TEXTE FOURNI:
◇ ◇ ◇ ◇ ◇
Après l’occupation et le partage de la Pologne entre l’Allemagne et l’Union soviétique, certains Juifs polonais réfugiés en URSS furent recrutés dans l’Armée rouge. D’autres rejoignirent différentes armées alliées, notamment l’armée polonaise en exil, dite armée d’Anders, sous commandement britannique. De nombreux Juifs y servirent, dont Menahem Begin. Initialement, jusqu’à 60 % des effectifs étaient juifs, mais leur recrutement fut progressivement réduit de manière systématique, jusqu’à leur marginalisation. Fin 1942, il ne restait qu’environ 4 400 Juifs dans l’armée d’Anders.
Les soldats juifs de l’armée d’Anders combattirent en Afrique du Nord, en Italie et sur d'autres fronts occidentaux. Beaucoup rejoignirent ensuite des mouvements de résistance ou l’armée clandestine en Palestine. En parallèle, l’Union soviétique forma une nouvelle armée polonaise sous le commandement du général Karol Świerczewski – lui-même juif. Cette armée comptait des centaines de soldats et officiers juifs. Sur 598 officiers dans cette armée, au moins 203 étaient juifs. Plus de cent combattants juifs furent décorés de médailles de bravoure polonaises et soviétiques, et l’officier Juliusz Hibner reçut le titre de Héros de l’Union soviétique.
Des Juifs servirent aussi dans l’armée française libre, parfois dans des unités combattantes actives en Afrique du Nord ou en France même. Certains venaient d’Afrique du Nord, d’autres étaient des réfugiés d’Europe. Beaucoup participèrent aux combats pour la libération de Paris et aux campagnes du sud de la France.
◇ ◇ ◇ ◇ ◇
Entrées enregistrées:
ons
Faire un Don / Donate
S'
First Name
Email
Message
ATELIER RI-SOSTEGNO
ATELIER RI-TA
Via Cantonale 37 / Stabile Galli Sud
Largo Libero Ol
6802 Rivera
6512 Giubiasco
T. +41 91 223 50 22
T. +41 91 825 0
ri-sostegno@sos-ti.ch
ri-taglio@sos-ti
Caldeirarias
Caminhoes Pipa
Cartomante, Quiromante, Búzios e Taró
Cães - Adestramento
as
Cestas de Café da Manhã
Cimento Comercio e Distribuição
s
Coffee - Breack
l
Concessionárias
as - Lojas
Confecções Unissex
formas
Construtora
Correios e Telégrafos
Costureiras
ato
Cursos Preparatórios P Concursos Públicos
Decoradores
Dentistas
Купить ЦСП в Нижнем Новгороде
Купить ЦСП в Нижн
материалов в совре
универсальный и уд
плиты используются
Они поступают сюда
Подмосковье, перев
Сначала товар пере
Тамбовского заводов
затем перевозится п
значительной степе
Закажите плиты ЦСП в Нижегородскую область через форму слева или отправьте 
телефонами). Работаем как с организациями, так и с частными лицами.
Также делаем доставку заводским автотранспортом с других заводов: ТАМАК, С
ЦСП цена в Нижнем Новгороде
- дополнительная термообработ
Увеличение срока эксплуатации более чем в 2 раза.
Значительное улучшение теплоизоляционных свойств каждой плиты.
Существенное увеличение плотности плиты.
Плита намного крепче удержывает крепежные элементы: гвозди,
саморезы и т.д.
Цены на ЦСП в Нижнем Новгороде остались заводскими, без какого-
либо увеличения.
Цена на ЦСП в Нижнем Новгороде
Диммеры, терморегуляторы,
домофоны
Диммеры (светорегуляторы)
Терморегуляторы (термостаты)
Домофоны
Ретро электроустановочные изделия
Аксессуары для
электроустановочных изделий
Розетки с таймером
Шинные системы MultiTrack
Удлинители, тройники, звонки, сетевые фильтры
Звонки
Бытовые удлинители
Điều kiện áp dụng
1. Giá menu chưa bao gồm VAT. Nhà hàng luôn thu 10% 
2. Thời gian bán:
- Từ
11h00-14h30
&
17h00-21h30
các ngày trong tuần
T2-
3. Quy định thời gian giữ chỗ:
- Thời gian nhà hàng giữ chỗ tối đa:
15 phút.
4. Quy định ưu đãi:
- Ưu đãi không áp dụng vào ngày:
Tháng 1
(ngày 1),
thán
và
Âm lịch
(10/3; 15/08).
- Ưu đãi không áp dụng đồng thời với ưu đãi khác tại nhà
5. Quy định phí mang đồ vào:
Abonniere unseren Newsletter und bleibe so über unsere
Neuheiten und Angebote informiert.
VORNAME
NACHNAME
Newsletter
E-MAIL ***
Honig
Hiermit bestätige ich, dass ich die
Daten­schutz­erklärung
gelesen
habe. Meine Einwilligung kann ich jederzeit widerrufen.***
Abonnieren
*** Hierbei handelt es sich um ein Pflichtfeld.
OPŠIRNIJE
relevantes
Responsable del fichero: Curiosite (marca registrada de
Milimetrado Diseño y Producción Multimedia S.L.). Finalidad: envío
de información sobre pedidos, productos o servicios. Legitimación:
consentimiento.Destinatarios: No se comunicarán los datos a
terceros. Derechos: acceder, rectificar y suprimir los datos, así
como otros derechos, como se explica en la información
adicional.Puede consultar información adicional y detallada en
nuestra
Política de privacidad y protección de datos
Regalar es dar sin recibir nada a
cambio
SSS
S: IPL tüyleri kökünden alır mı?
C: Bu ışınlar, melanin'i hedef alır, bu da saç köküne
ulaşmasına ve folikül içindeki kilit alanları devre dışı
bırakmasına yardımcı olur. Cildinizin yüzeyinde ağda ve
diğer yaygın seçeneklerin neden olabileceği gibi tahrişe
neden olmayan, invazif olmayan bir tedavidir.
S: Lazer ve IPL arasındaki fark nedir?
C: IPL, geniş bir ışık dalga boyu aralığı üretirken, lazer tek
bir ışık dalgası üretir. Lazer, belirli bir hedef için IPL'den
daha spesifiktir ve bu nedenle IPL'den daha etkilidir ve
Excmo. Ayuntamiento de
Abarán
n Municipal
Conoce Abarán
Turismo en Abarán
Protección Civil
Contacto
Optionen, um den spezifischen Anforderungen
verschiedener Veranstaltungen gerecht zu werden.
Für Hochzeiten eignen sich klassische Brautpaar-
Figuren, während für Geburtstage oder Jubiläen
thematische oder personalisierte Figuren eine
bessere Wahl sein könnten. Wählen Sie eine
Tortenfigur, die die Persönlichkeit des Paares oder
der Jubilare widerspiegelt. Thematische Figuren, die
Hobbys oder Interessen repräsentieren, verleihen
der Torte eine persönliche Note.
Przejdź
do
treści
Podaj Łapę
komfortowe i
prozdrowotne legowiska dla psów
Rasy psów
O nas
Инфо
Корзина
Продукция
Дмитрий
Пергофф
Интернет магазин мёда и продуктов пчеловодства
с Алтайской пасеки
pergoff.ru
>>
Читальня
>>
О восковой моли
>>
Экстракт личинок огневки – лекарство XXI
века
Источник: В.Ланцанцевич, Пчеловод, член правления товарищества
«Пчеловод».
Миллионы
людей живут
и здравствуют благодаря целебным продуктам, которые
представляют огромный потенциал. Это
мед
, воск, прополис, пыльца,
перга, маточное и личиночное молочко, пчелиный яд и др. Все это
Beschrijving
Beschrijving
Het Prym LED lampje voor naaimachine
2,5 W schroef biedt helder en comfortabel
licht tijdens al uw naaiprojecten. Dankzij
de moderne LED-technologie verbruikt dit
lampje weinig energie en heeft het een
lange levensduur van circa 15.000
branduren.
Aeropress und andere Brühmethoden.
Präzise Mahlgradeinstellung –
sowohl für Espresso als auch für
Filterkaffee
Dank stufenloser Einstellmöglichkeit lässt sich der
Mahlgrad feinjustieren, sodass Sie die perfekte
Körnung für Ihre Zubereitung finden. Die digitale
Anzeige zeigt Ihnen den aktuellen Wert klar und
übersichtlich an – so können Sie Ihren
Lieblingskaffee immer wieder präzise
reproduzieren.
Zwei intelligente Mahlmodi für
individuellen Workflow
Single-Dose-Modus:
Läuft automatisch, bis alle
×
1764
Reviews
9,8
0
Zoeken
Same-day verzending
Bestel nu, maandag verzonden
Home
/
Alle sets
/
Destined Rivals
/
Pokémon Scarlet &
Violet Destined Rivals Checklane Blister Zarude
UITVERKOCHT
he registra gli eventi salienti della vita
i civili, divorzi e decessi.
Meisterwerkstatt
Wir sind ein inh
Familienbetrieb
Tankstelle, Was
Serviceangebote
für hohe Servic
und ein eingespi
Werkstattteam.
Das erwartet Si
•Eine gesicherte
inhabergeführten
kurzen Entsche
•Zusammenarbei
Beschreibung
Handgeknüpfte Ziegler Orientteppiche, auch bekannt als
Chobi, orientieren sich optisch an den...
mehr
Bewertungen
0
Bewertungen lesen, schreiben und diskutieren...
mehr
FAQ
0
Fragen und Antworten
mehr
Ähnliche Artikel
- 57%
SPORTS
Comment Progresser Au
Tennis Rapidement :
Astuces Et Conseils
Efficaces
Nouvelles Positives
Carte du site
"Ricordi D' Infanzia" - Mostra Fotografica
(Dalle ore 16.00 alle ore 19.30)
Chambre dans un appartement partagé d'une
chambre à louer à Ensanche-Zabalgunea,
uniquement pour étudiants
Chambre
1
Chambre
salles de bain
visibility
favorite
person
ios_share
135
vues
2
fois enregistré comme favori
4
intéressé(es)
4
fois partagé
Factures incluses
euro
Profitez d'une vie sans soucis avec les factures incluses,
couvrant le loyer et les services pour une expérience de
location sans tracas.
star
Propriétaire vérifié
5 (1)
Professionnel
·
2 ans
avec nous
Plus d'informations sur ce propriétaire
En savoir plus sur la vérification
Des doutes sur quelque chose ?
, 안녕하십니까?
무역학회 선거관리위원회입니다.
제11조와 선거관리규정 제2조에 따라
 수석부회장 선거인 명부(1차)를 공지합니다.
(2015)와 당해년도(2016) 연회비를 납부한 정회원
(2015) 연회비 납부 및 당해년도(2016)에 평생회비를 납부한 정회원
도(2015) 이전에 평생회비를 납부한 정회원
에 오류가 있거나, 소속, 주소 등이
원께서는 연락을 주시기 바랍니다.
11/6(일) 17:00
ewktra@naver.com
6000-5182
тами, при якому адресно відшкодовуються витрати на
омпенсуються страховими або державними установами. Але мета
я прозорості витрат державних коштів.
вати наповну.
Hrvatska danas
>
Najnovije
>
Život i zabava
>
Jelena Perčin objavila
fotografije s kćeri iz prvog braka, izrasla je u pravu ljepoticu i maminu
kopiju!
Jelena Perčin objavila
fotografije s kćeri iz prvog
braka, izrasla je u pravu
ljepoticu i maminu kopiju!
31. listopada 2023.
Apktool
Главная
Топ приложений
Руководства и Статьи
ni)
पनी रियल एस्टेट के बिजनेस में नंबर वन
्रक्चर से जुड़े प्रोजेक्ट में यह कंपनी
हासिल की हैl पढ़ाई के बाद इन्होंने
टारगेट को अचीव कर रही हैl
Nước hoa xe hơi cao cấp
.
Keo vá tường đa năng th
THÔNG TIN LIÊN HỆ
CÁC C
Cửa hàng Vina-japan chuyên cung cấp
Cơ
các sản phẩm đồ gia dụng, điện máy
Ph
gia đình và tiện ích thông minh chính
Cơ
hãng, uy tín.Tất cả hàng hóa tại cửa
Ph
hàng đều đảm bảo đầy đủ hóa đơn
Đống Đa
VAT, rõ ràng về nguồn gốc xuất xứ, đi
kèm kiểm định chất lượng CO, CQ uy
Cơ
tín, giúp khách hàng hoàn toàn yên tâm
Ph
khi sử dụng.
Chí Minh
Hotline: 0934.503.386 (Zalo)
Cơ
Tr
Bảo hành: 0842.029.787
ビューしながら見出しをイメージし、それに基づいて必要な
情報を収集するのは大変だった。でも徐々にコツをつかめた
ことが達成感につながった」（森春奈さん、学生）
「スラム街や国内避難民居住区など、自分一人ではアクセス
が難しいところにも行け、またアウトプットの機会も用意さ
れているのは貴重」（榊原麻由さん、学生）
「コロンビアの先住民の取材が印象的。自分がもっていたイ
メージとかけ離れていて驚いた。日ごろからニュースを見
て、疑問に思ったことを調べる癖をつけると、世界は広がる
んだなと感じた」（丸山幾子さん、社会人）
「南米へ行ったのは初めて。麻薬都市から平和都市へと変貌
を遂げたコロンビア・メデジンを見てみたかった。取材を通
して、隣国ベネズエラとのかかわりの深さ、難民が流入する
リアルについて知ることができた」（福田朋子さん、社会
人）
◇ ◇ ◇ ◇ ◇
TÂCHE À RÉALISER 1:
Répondez à ces questions sur le texte consacré aux Juifs dans les armées alliées.
(a) Combien de Juifs restait-il environ dans l'armée d'Anders fin 1942 ?
(b) Sur les 598 officiers de l'armée polonaise formée par l'Union soviétique, combien au moins étaient juifs ?
(c) À quels combats beaucoup de Juifs de l'armée française libre prirent-ils part ?
TÂCHE À RÉALISER 2: Traduisez en anglais cette phrase du texte consacré aux Juifs dans les armées alliées : « Les soldats juifs de l’armée d’Anders combattirent en Afrique du Nord, en Italie et sur d'autres fronts occidentaux. »
TÂCHE À RÉALISER 3: Recopiez le texte consacré aux Juifs dans les armées alliées depuis les mots « Des Juifs servirent » jusqu'aux mots « de la France. » inclus.

RÉPONSE OBTENUE 1:
(a) Environ 4 400.
(b) Au moins 203.
(c) Aux combats pour la libération de Paris et aux campagnes du sud de la France.

RÉPONSE OBTENUE 2: The Jewish soldiers of Anders' Army fought in North Africa, in Italy and on other Western fronts.

RÉPONSE OBTENUE 3:
Des Juifs servirent aussi dans l’armée française libre, parfois dans des unités combattantes actives en Afrique du Nord ou en France même. Certains venaient d’Afrique du Nord, d’autres étaient des réfugiés d’Europe. Beaucoup participèrent aux combats pour la libération de Paris et aux campagnes du sud de la France.